Training May Aid Plasticity in Rats with Spinal Injury
Training improves injured animals' ability to perform trained reaching task, but not an untrained task
WEDNESDAY, Jan. 2 (HealthDay News) -- In rats with partial spinal cord injury, reaching training promotes recovery of the trained task by enhancing plasticity in the central nervous system, but may impede the ability to perform an untrained task, according to research published in the January issue of Brain.
Jacklyn Girgis, of McGill University in Montreal, Canada, and colleagues studied two groups of adult rats with a cervical spinal cord injury: one group received six weeks of training in a single pellet reaching task immediately after injury, and the other group did not receive training.

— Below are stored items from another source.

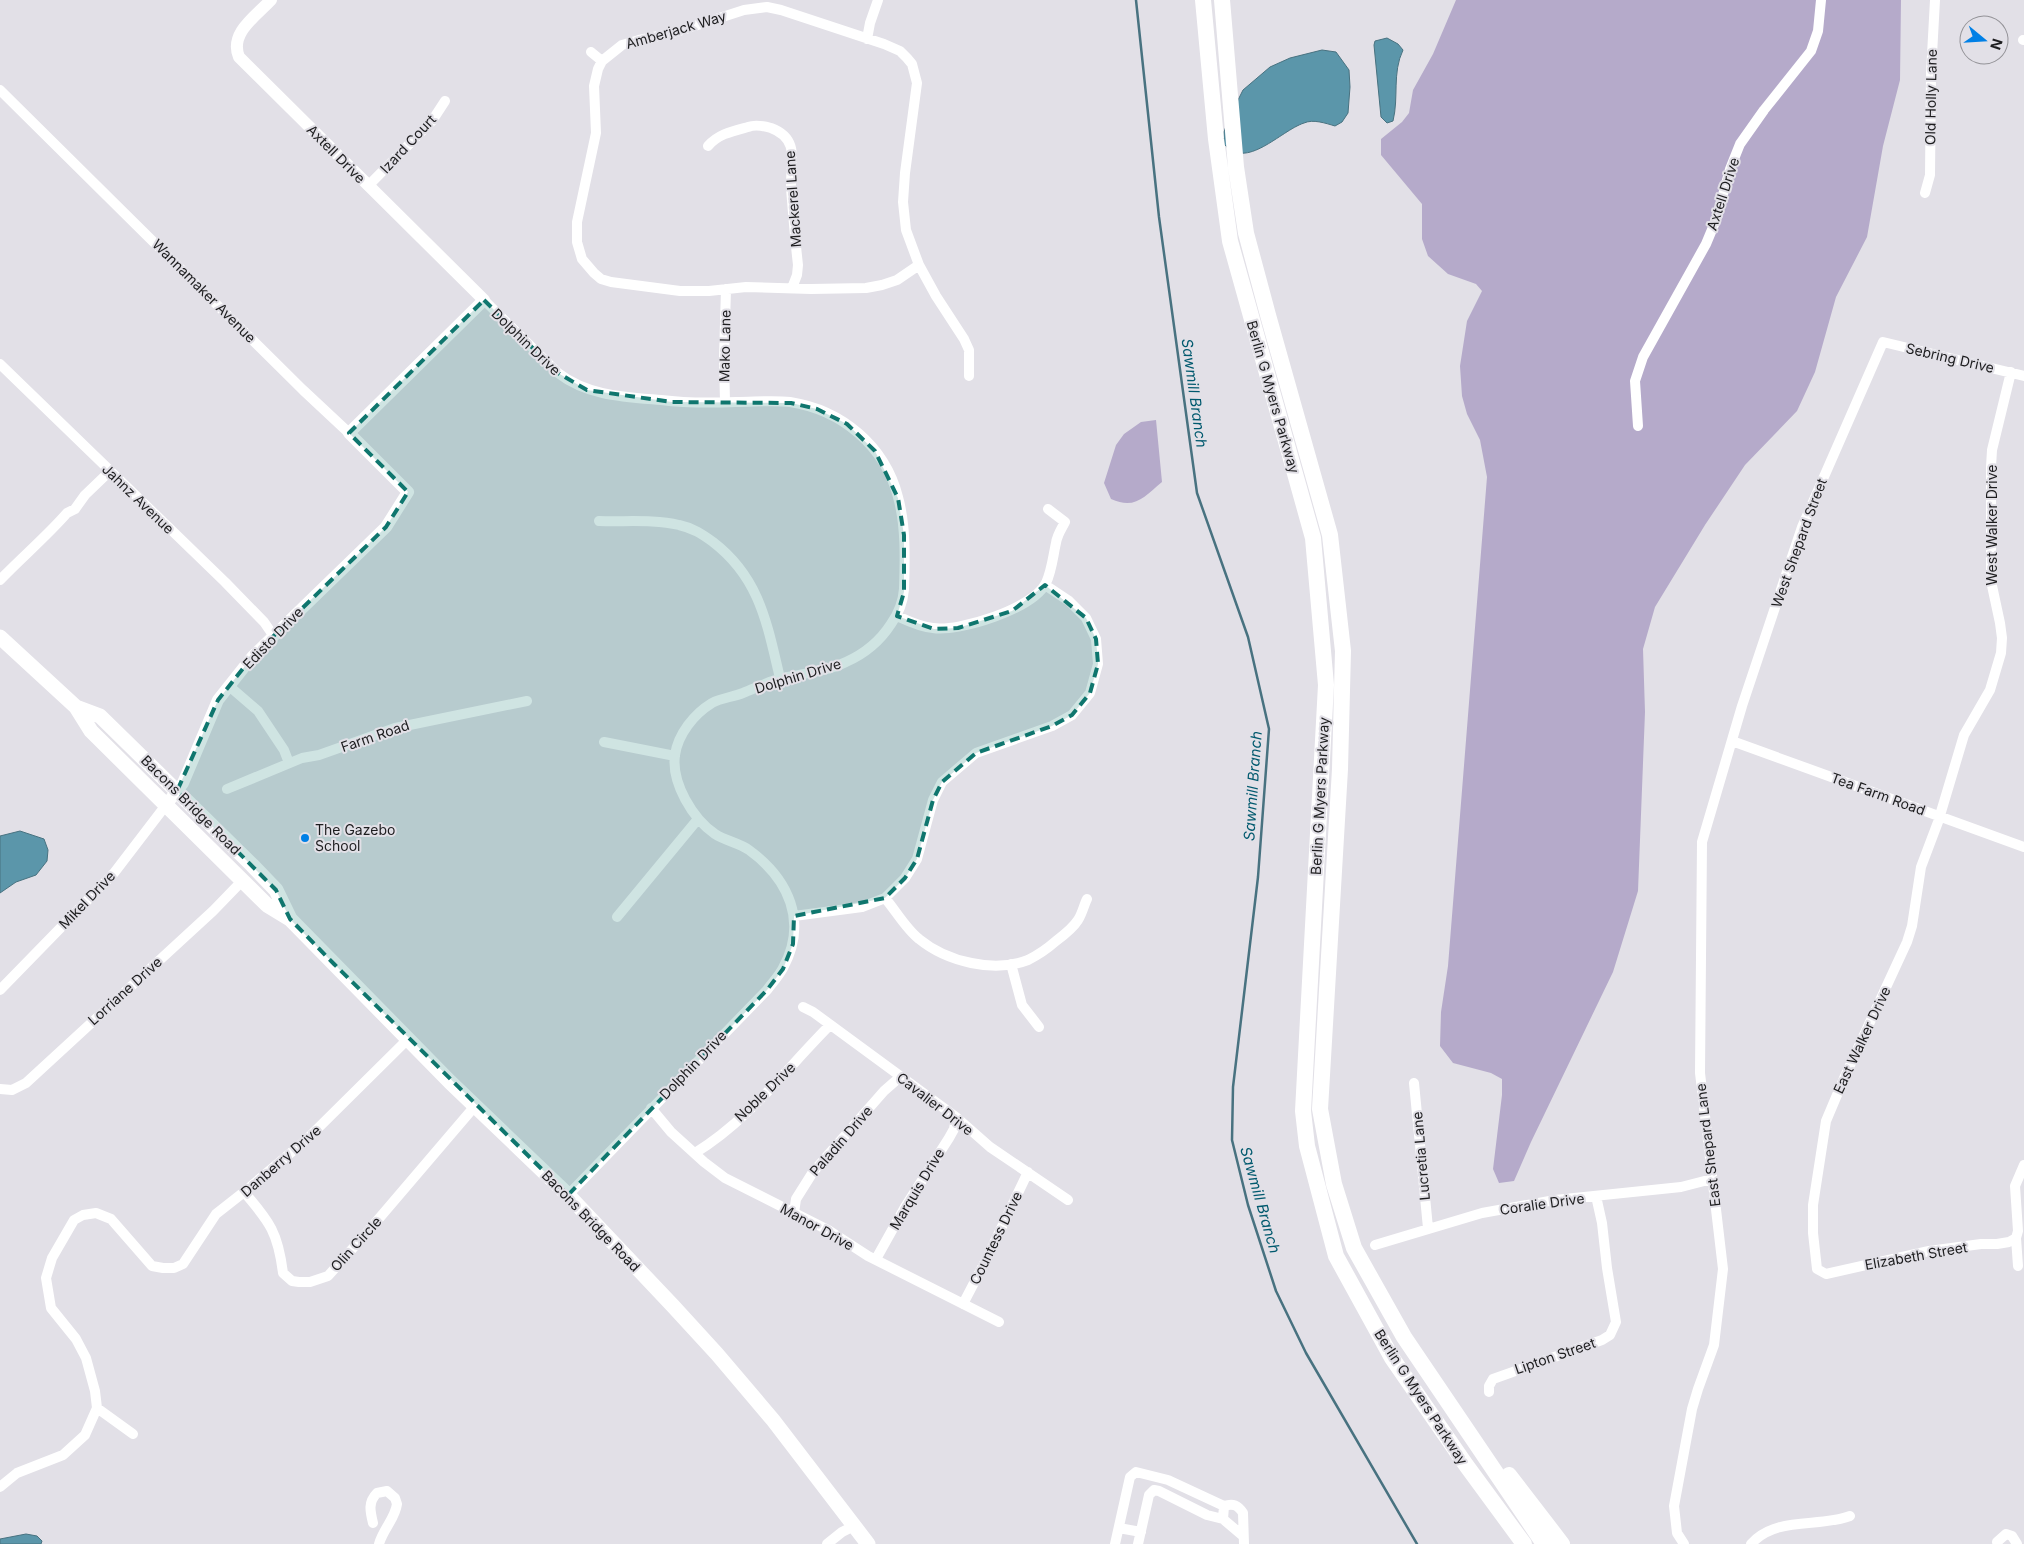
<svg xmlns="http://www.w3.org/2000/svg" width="2024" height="1544" font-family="Inter,sans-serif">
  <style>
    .green { fill: #b5aaca }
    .water { fill: #5b96aa; stroke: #487280 }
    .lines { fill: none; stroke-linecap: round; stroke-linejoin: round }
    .stream { stroke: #487280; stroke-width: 2.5 }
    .minor { stroke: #fff; stroke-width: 10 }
    .tertiary { stroke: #fff; stroke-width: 12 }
    .secondary { stroke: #fff; stroke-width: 15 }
    .primary { stroke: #fff; stroke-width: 16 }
    .marked { fill: #0f766e; fill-opacity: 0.2; stroke: #0f766e; stroke-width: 4; stroke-dasharray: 10 6; stroke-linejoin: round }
    .poi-dot { fill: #0080e6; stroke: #e2e0e7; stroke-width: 2 }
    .labels { text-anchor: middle; stroke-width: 4; stroke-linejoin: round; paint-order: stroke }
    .street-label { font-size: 14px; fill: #1d1d1f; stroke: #e2e0e7 }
    .poi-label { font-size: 14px; fill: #1d1d1f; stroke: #e2e0e7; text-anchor: start }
    .water-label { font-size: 15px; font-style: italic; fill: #00596e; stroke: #e2e0e7 }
  </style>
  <rect width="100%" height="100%" fill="#e2e0e7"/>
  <path class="green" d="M1456 0H1901L1900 80 1883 146 1867 237 1836 297 1815 372 1797 411 1745 465 1705 525 1655 607 1643 649 1645 712 1638 891 1613 972 1531 1142 1514 1181 1499 1183 1493 1169 1502 1095V1079L1491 1073 1453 1063 1440 1046 1441 1012 1448 966 1487 477 1480 440 1467 414 1462 396 1460 366 1467 321 1482 291 1476 284 1448 274 1428 256 1422 239V204L1381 155V139L1402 122 1409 113 1413 90 1433 54Z
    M1156 420 1162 482C1144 497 1135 510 1111 499L1104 483 1116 445 1124 434 1141 422Z"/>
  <path class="water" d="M1387 38 1398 44 1403 50C1392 73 1399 97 1393 121L1387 123 1381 117 1374 45 1375 41Z
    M1322 50 1336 52 1349 70 1350 87 1348 113 1342 122 1335 126C1325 123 1313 119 1304 123 1280 131 1246 171 1224 144V132L1228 120 1243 90 1270 67 1290 58Z
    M20 831 44 839 48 850 47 861 36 875 16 882 0 893V836Z
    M26 1534 37 1536 42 1541 41 1544H0V1539Z"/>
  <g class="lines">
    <path class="stream" d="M1136 0 1159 217 1197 493 1248 637 1269 729 1258 877 1233 1087 1232 1140 1248 1205 1276 1291 1306 1353 1417 1544"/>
    <path class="minor" d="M867 39 870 23 878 0
      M2023 40H2024
      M591 52 602 61
      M0 90 303 390 349 433
      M708 146C718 134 733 131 748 127 756 124 764 126 771 128 801 139 790 164 791 188 793 213 795 239 798 265L797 275 792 288
      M368 186 432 121 445 101
      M1925 193 1930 175 1931 73 1935 0
      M919 265 897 280 882 285 866 288 811 289 746 287 709 291H680L611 282 601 279 594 273 582 259 577 242V222L596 133 594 86 598 69 602 61 622 45 639 40 673 33 744 10 767 7 781 10 884 44 900 51 907 58 912 64 917 83 905 173 903 202 906 230 919 265 936 296 964 339 969 350V376
      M484 300 558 373C588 396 624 397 661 400 685 403 711 403 736 402 754 402 773 400 790 402 842 410 885 446 898 497 906 526 905 559 904 589 903 602 899 613 891 624 880 641 864 654 846 662 826 672 804 673 783 678 769 681 756 688 743 693 733 697 721 698 712 703 694 714 678 734 675 755 671 783 693 819 715 834 726 841 739 843 749 850 789 879 808 922 783 968 779 976 772 983 767 990L568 1195
      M0 364 225 582 264 622 273 635
      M2011 372 1992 450 1991 467V581L2000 623 2002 638 2001 653 1990 690 1964 735 1938 822 1921 867 1912 926 1907 942 1845 1076 1826 1121 1813 1205V1233L1817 1269 1826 1274 1929 1251 1981 1244H1997L2009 1242 2016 1238
      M725 402 724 358 726 289
      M1638 426 1635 381 1643 357 1706 244 1716 220 1730 169 1740 144 1764 110 1811 51 1818 31 1821 0
      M599 521C625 522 654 519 679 525 693 528 702 534 713 542 760 578 767 624 780 678
      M0 580C22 557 46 537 67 513L75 509 85 495 109 472
      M897 616C908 621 920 627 933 628 959 632 1033 609 1046 583 1052 570 1053 556 1056 543 1057 535 1062 528 1065 522L1048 509
      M229 686 258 711 284 750 289 763
      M1732 741 2024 847
      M604 742 675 756
      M227 789 302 758 319 755 395 728 527 701
      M885 898C896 911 906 929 919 939 947 962 994 973 1028 960 1038 955 1048 948 1056 941 1064 935 1073 928 1078 920 1082 914 1084 905 1087 899
      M794 916 862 907 885 898 905 878 917 859 933 800 942 782 976 753 1052 726 1072 715 1090 693 1098 664 1096 639 1086 618 1069 601 1045 585
      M617 917 698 819
      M1011 964 1022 1005 1039 1027
      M0 990 114 873 166 805
      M803 1007 813 1012 956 1117 990 1147 1068 1200
      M1414 1083 1428 1228
      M0 1089 12 1090 26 1083 213 911 243 880
      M651 1108 671 1132 704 1162 725 1178 828 1230 868 1256 999 1322
      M695 1153C748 1121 787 1068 830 1025
      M244 1192C270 1222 278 1233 283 1273L292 1281 299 1282H310L328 1276 370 1229 475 1106
      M794 1213 796 1199 813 1172 884 1091 900 1077
      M1375 1245 1482 1213 1555 1200 1681 1187 1712 1179
      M876 1259 905 1207 949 1138 954 1129 956 1117
      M2018 1266 2016 1238 2018 1231 2015 1186 2024 1165
      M963 1304 987 1258 1028 1172
      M1489 1392V1386L1493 1379 1602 1340 1610 1335 1616 1322 1607 1268 1602 1223 1596 1196
      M133 1434 97 1408 95 1391 86 1358 76 1339 51 1308 46 1278 52 1258 74 1220 83 1215 96 1213 111 1219 152 1266 163 1268H174L183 1264 216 1214 244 1192 306 1140 408 1039
      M0 1487 17 1473 63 1455 85 1435 97 1408
      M373 1523C370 1511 368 1502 377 1493L387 1491 395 1498 397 1504C395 1519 383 1529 379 1544
      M1119 1528 1141 1532
      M1243 1536 1223 1519 1224 1506C1233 1503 1238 1505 1243 1513L1244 1544
      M1997 1542 2006 1534 2012 1536 2017 1544
      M827 1544 842 1532 854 1526
      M1115 1544 1130 1477 1136 1472 1168 1480 1224 1506
      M1138 1544 1149 1495 1154 1490 1159 1491 1207 1515 1223 1519
      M1684 1544 1677 1533 1674 1506 1692 1409 1698 1389 1714 1345 1723 1269 1700 1073 1702 842 1742 706 1802 527 1883 342 2024 376
      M1751 1544C1776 1516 1818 1528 1850 1516"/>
    <path class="tertiary" d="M166 805 183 783 218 700 253 656 386 527 408 492 349 433 484 300 239 57C229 33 256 16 271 0"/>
    <path class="secondary" d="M0 637 76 707 91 731 267 905 290 919 450 1082 568 1195 673 1306 717 1354 773 1420 868 1544
      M76 707 100 716 252 865 276 890 290 919"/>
    <path class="primary" d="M1203 0 1216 139 1230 241 1313 538 1326 685 1303 1111 1307 1146 1336 1256 1392 1358 1466 1465 1524 1544
      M1222 0 1236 167 1246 233 1268 315 1330 535 1343 651 1340 769 1320 1109 1334 1184 1354 1248 1404 1337 1544 1544
      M1509 1475 1562 1544"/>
  </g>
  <path class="marked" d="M484 300 558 373 587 390 672 402 791 403 817 409 847 424 875 451 898 498 904 535V592L897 616 934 629 958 628 1012 611 1045 585 1086 618 1096 639 1098 664 1090 693 1072 715 1052 726 976 753 942 782 933 800 917 859 905 878 885 898 794 916 793 944 783 969 767 990 568 1195 334 964 290 919 276 890 177 791 218 700 253 656 386 527 408 492 349 433Z"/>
  <circle class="poi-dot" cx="305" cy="838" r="5"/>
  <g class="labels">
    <g class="street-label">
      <text transform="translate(676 30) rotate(-16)" y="5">Amberjack Way</text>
      <text transform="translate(1931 97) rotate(-89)" y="5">Old Holly Lane</text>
      <text transform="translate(408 144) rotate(-47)" y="5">Izard Court</text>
      <text transform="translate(336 154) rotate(45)" y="5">Axtell Drive</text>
      <text transform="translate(1723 194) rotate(-72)" y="5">Axtell Drive</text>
      <text transform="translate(793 199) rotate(-94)" y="5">Mackerel Lane</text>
      <text transform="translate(204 291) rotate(45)" y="5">Wannamaker Avenue</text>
      <text transform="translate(526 342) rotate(44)" y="5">Dolphin Drive</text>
      <text transform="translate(725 346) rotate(-89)" y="5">Mako Lane</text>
      <text transform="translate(1950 358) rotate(13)" y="5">Sebring Drive</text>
      <text transform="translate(1273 397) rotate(74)" y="5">Berlin G Myers Parkway</text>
      <text transform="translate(138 499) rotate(44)" y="5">Jahnz Avenue</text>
      <text transform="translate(1992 525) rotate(-90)" y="5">West Walker Drive</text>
      <text transform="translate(1799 543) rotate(-70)" y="5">West Shepard Street</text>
      <text transform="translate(273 638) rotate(-46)" y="5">Edisto Drive</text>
      <text transform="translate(798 676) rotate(-17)" y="5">Dolphin Drive</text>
      <text transform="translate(375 736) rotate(-19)" y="5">Farm Road</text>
      <text transform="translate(1878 794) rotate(20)" y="5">Tea Farm Road</text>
      <text transform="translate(1320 796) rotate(-87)" y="5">Berlin G Myers Parkway</text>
      <text transform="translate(191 805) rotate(45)" y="5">Bacons Bridge Road</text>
      <text transform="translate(87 900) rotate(-46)" y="5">Mikel Drive</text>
      <text transform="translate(125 991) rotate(-42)" y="5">Lorriane Drive</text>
      <text transform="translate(1862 1040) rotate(-65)" y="5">East Walker Drive</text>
      <text transform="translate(693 1065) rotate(-46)" y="5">Dolphin Drive</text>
      <text transform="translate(765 1092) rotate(-44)" y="5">Noble Drive</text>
      <text transform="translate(935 1104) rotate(38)" y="5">Cavalier Drive</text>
      <text transform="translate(841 1141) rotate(-49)" y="5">Paladin Drive</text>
      <text transform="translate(1708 1145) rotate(-97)" y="5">East Shepard Lane</text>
      <text transform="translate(1421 1156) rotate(-95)" y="5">Lucretia Lane</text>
      <text transform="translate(281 1161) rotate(-41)" y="5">Danberry Drive</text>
      <text transform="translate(917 1189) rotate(-59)" y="5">Marquis Drive</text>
      <text transform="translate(1542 1204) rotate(-8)" y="5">Coralie Drive</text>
      <text transform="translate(591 1221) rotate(46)" y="5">Bacons Bridge Road</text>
      <text transform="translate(817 1227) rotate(29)" y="5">Manor Drive</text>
      <text transform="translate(996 1238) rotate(-64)" y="5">Countess Drive</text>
      <text transform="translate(356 1244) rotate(-48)" y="5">Olin Circle</text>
      <text transform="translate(1916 1256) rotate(-10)" y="5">Elizabeth Street</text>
      <text transform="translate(1555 1356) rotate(-19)" y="5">Lipton Street</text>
      <text transform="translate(1421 1397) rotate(57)" y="5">Berlin G Myers Parkway</text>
    </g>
    <g class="poi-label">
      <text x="315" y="835">The Gazebo<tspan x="315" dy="16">School</tspan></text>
    </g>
    <g class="water-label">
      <text transform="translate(1194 393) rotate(82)" y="5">Sawmill Branch</text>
      <text transform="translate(1253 786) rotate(-86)" y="5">Sawmill Branch</text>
      <text transform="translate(1260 1200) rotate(74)" y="5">Sawmill Branch</text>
    </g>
  </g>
  <g transform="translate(1984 40) rotate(108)"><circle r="24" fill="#e2e0e7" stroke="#939297"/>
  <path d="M0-4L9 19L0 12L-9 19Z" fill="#0080e6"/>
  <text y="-8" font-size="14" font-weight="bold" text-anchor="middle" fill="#1d1d1f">N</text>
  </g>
</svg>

The researchers found that trained rats had an improved ability to perform the reaching task compared to the untrained rats. The investigators also observed an expansion of the cortical area where wrist movements could be evoked by micro-stimulation, increased collateral sprouting of lesioned corticospinal tract fibers rostral to the injury, and increased cortical levels of GAP-43, but not BDNF, in trained rats. However, trained rats performed significantly worse with their injured forelimb when walking on a horizontal ladder.
"Thus, our study supports the idea of increased post-injury patient care, to provide intensive physical therapy, as large benefits may be achieved in patients," the authors conclude. "Task specific training, however, might come at the price of reduced function in untrained tasks indicating that training of a range of tasks might be more beneficial."